One way to look at it is the pop-culture cliché of the nerd who ends up getting the girl, once his classmates have moved from football captain to gas-station attendent. Also, I think it's expected that among young adolescents, a very small percentage of girls and boys are deemed datable, as in, it would be an honor and not a source of mockery, to date them. Then you get older, and most everyone couples off.

PG said...

I think it's different for boys and girls because the prevailing cultural norm (still!) is that boys do the pursuing and have to expect a certain amount of rejection to come with that territory.
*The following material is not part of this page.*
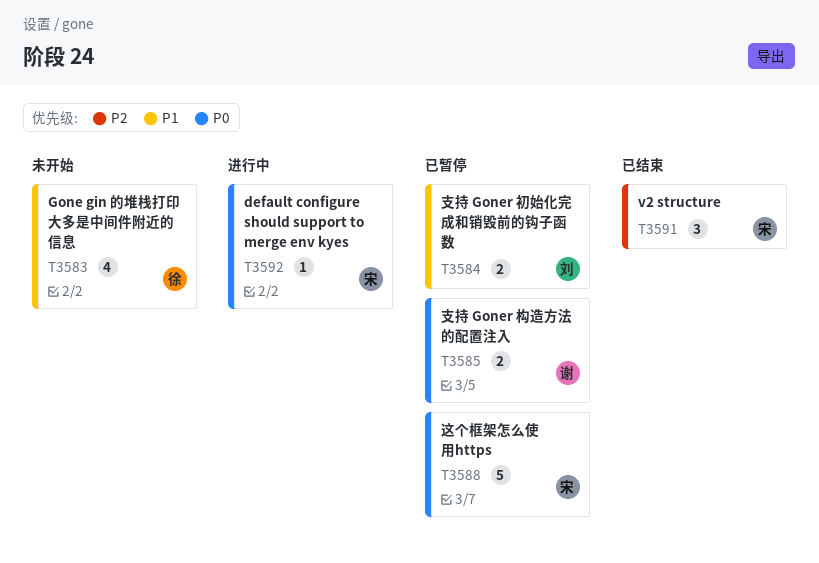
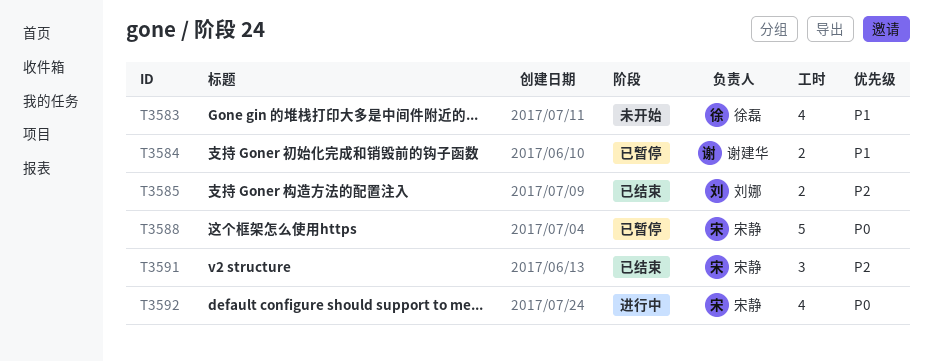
T3584, owner: 刘娜 -> 谢建华
T3585, status: 已暂停 -> 已结束
T3585, owner: 谢建华 -> 刘娜
T3585, priority: P0 -> P2
T3592, estimate: 1 -> 4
If you're the active pursuer, I'd think you could suss out more quickly what your league is (model types say no, cheerleaders say no, a couple drill team girls say yes) than if you are passively waiting to be pursued.

I say this as the kind of bad feminist who has done nothing to correct this particular gender imbalance, despite being pretty equality-demanding in other areas of dating (e.g. refusing to have date pay for me except for special occasions, which I then reciprocate). There may be a lot of women out there who make the first overt move (as opposed to just smiling a lot), but I don't seem to know many of

Phoebe said...


Hmm. I can think offhand of some couples I know that formed after the girl/woman pursued the boy/man for a good while. (In addition to those, there's this.) But the general rule does seem to be male pursuit.

However! A couple things. One, "pursuit" tends to play out as, a boy waits until it's pretty clear the girl reciprocates. This is true from the first date to that most famously asymmetrical of events, the proposal. (Note, with the Mormon Vows couple, that she had already proposed long before he broached the subject.) There are certainly more men than women asking out heaps of people with the hopes that some will say yes, but this approach is typically frowned upon by female recipients of it. The more usual pattern is, mutual interest established, it is only when the male party makes his interest explicit in some way that a couple is considered to have formed.

Two, obviously somewhere along the line, even without asking out boys of various "leagues," girls figure out where they stand. This is from something as simple as the dynamics in conversations, to situations where it's just kind of known that a girl likes a guy, and then comes the answer of whether the guy will reciprocate by "pursuing" her.

Point being, I think you're right that males have more ways of sussing this out than do females, and thus that a guy might know at 16 what a woman only does at 20... but the difference isn't necessarily so great, because "pursuit" is often no more than a formality surrounding what are otherwise mutual interactions.

Phoebe said...

Oh, meant to add - it's more acceptable for boys than girls to experience explicit rejection, but that doesn't mean they're by and large OK with that actually happening. Thus the waiting to see what the girl's likely to say, thus the choosing only to "pursue" girls who've already, in more subtle ways, begun pursuing them, etc.